# [Atividades]
A: Transcreva literalmente uma parte do texto sobre o vídeo do tiroteio, começando pelas palavras "O vídeo foi" e parando logo após "razões ao público.".
B: Segundo o texto sobre o vídeo do tiroteio, quem dirige o jornal digital mexicano Animal Político?
C: Prossiga o texto sobre a divulgação do vídeo do tiroteio a partir da última frase apresentada.

# [Trecho para leitura]

※ ※ ※

Um dos meios que mostrou o polêmico vídeo do tiroteio foi o tradicional jornal El Universal. Em sua própria defesa, a mídia mexicana publicou um editorial argumentando que a difusão dessas imagens serviu para “dimensionar a rudeza das consequências de uma sociedade que perde sua coesão”.
O vídeo foi publicado também por meios estrangeiros, como o espanhol El País. O jornal decidiu publicar o vídeo do tiroteio editado, sem mostrar os rostos das crianças presentes e eliminando a parte em que o agressor dispara contra as vítimas.
O El País disse que sua publicação ajudava a destacar os perigos da proliferação de armas e da insegurança existente nas escolas mexicanas.
A respeito dos meios que publicaram o vídeo sem justificativa, o diretor do jornal digital mexicano Animal Político, Daniel Moreno, declarou ao programa de rádio “Así las Cosas”, da estação WRadio, que é lamentável que os meios que decidiram publicar este vídeo não tenham explicado suas razões ao público.
“Qualquer material como este deve ter uma discussão editorial: Por que publicar este tipo de informação?; para quê serve ao seu leitor publicar esta informação? As decisões desse tipo têm que ser explicadas ao leitor, para o bem ou para o mal”, disse Moreno.
Em sua opinião, o vídeo não deveria ter sido publicado. Moreno disse que uma notícia tão forte como esta, em particular, não necessitava de vídeo para que se entendesse a dimensão do problema.
“[A imagem] nos sacode. Vale a pena publicar esse tipo de conteúdo quando é de utilidade pública, contanto que traga alguma informação, contexto ao leitor. Neste caso em particular, creio que não era necessário”, adicionou.

※ ※ ※

# [Dados registrados]
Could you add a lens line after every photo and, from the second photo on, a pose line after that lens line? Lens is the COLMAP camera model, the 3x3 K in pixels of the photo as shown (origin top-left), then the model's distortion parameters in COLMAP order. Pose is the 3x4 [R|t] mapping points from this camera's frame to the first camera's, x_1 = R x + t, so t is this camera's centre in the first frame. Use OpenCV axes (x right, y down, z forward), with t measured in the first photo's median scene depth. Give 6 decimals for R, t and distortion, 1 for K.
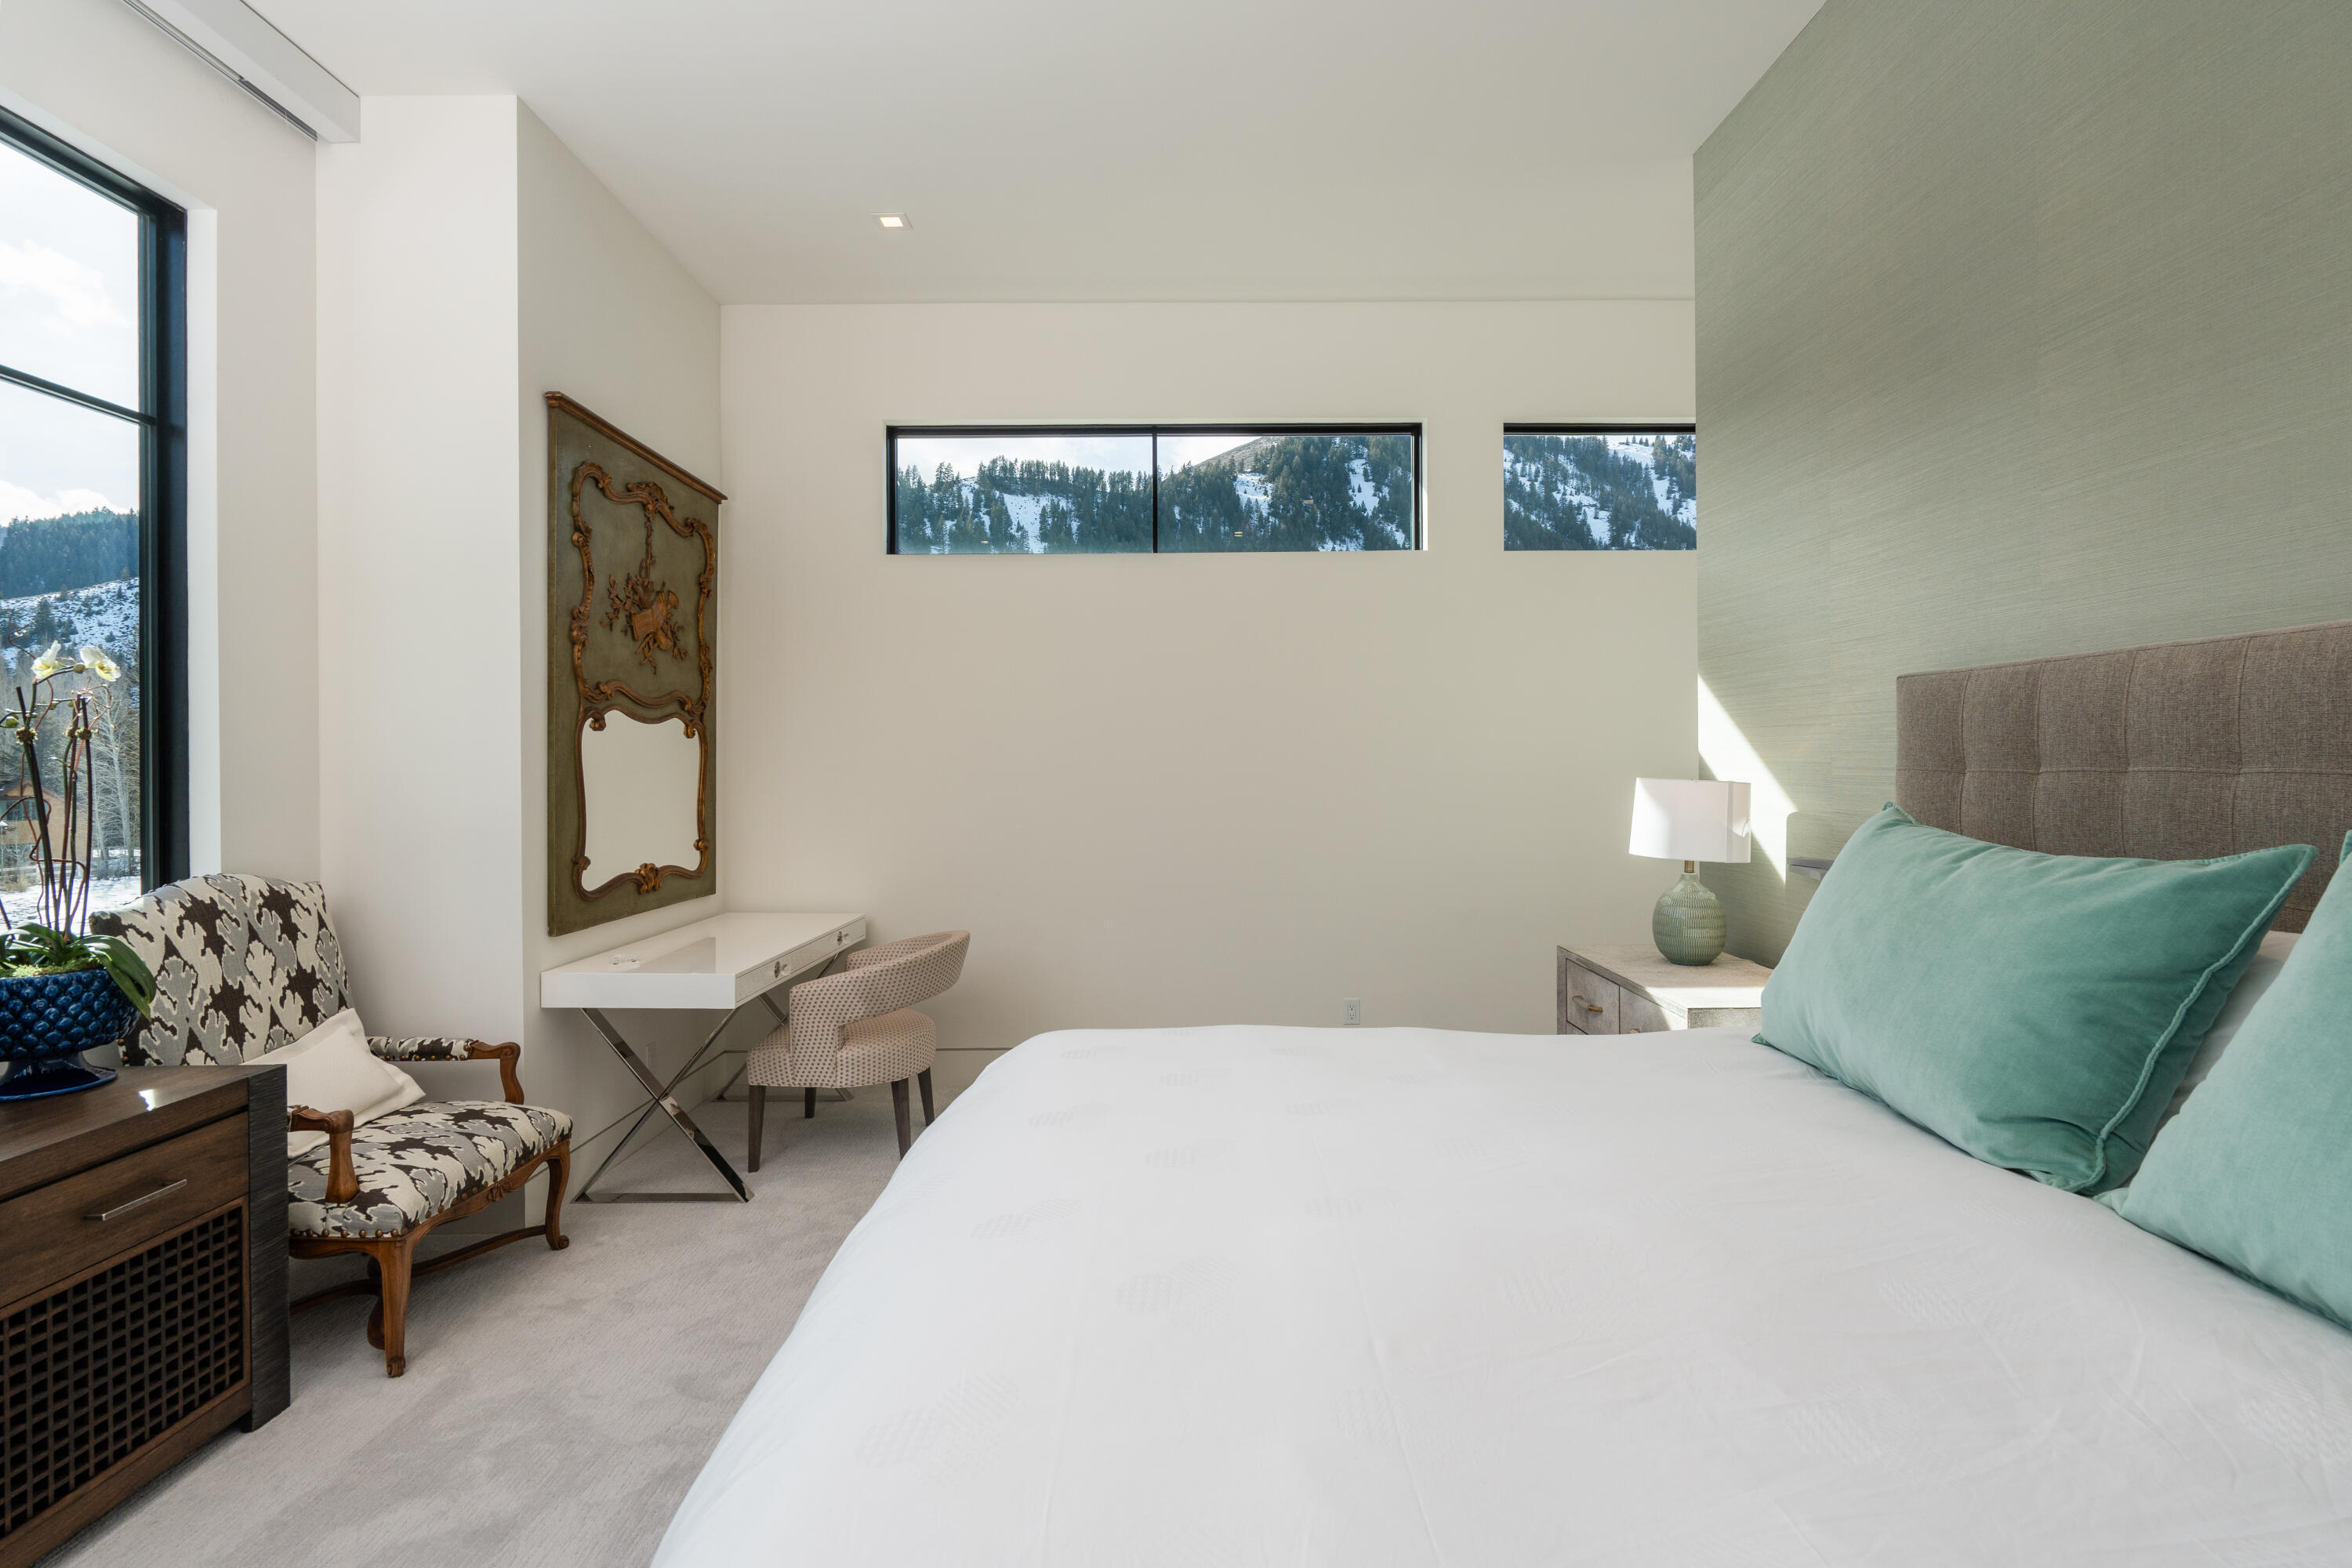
lens RADIAL K [[1086.0, 0, 1195.6], [0, 1086.0, 789.3], [0, 0, 1]] dist [-0.004602, 0.002107]
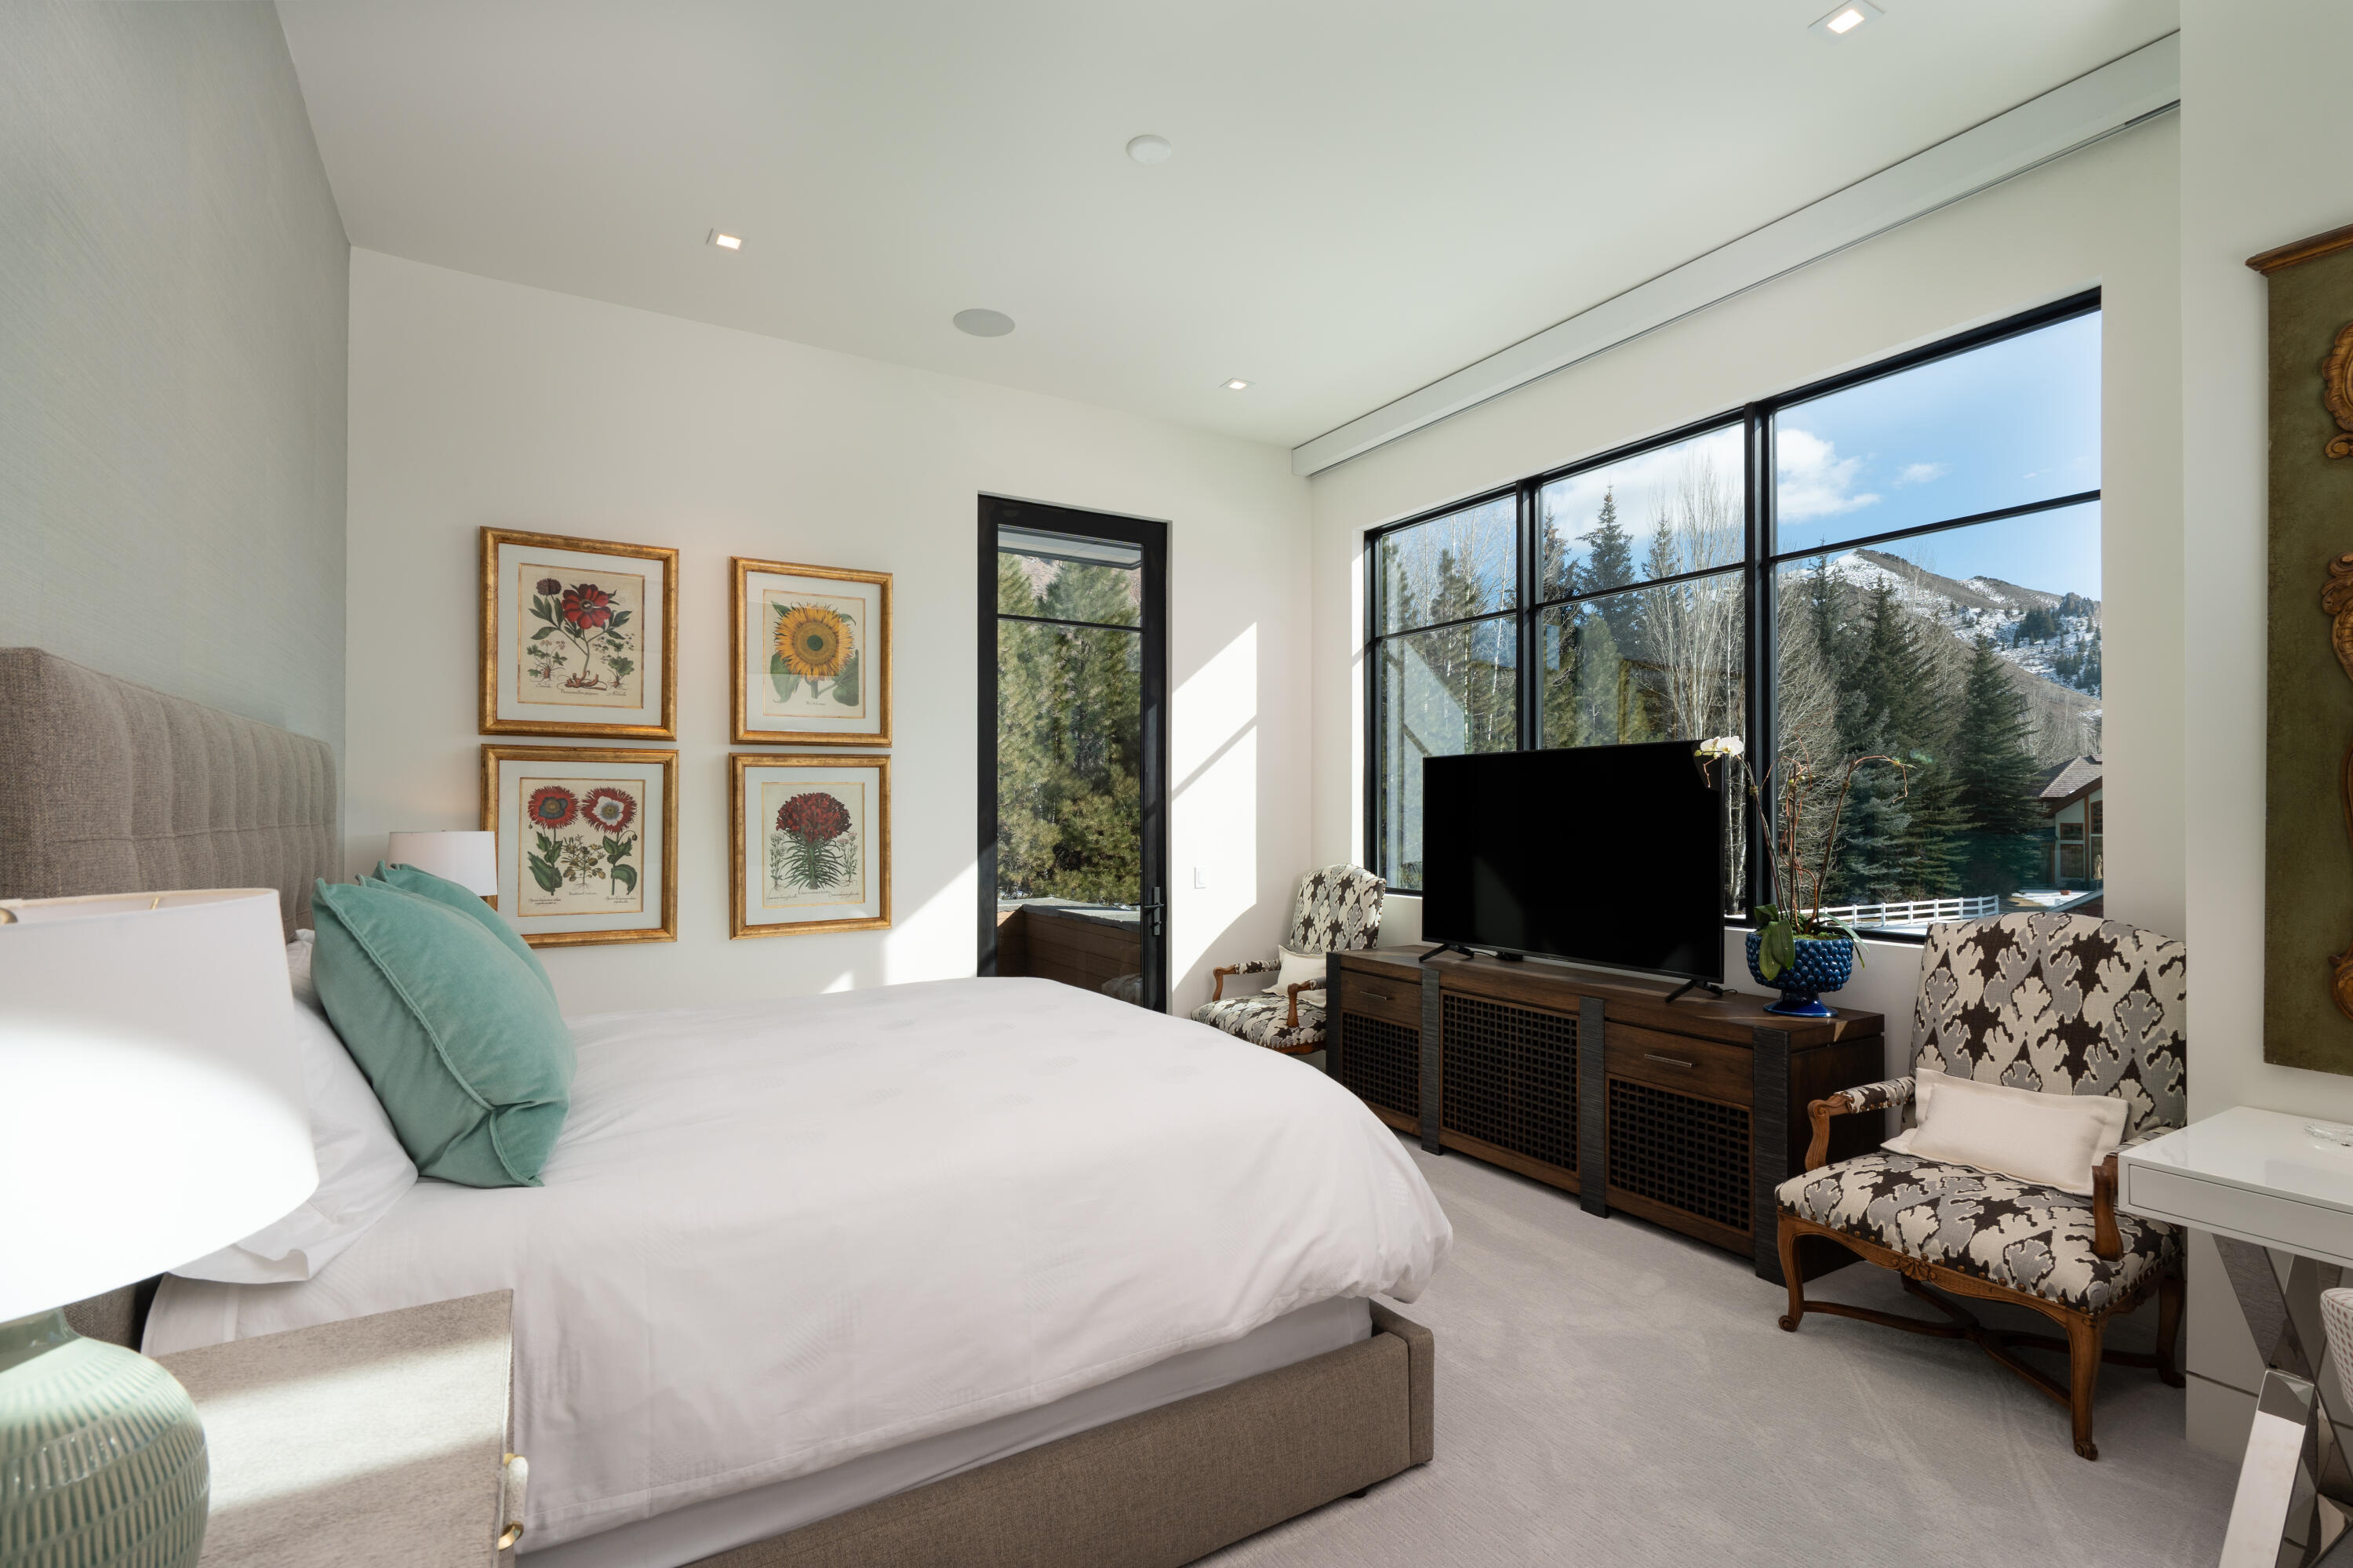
lens RADIAL K [[1086.5, 0, 1196.1], [0, 1086.5, 789.3], [0, 0, 1]] dist [-0.004602, 0.002107]
pose [[-0.860704, 0.001603, -0.509103, 0.365993], [-0.001985, 0.999977, 0.006504, -0.047554], [0.509101, 0.006608, -0.860681, 1.493023]]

※ ※ ※

# [Respostas dos exercícios]
A:
O vídeo foi publicado também por meios estrangeiros, como o espanhol El País. O jornal decidiu publicar o vídeo do tiroteio editado, sem mostrar os rostos das crianças presentes e eliminando a parte em que o agressor dispara contra as vítimas.
O El País disse que sua publicação ajudava a destacar os perigos da proliferação de armas e da insegurança existente nas escolas mexicanas.
A respeito dos meios que publicaram o vídeo sem justificativa, o diretor do jornal digital mexicano Animal Político, Daniel Moreno, declarou ao programa de rádio “Así las Cosas”, da estação WRadio, que é lamentável que os meios que decidiram publicar este vídeo não tenham explicado suas razões ao público.

B: Daniel Moreno.

C:
Sobre o tratamento midiático do tiroteio, o jornalista mexicano Antonio Martínez escreveu na edição em espanhol do New York Times que, em um mundo atormentado por tanta informação, seja verdadeira ou falsa, os padrões éticos do jornalismo devem ser atualizados, de modo que os meios não processem apenas a informação em si.
“A incapacidade de distinguir o interesse público do interesse do público e o uso de declarações como fatos confirmados já têm corrompido a confiança nos meios como intermediários entre a informação e o público”, resumiu Martínez.
Para o acadêmico e jornalista Iván Lacasa – até pouco tempo vice-reitor da Faculdade de Comunicação da Universidade Internacional da Catalunha (Barcelona) – o caso da escola de Monterrey em particular é um exemplo clássico de autocensura que deveria ter sido feita entre os próprios meios, para proteger a intimidade das pessoas que estão no vídeo, sobretudo por se tratarem de menores de idade.
Lacasa, que também ministra o curso de ética jornalística na UIC, disse ao Centro Knight que os jornalistas deveriam se perguntar sobre a relevância dessas imagens antes de publicá-las.
“Deveriam se perguntar se convinha publicar o vídeo, se havia relação imediata no tempo, e direta, com o âmbito público e o bem comum. Deveria haver uma utilidade transcendente para publicá-lo”, explicou.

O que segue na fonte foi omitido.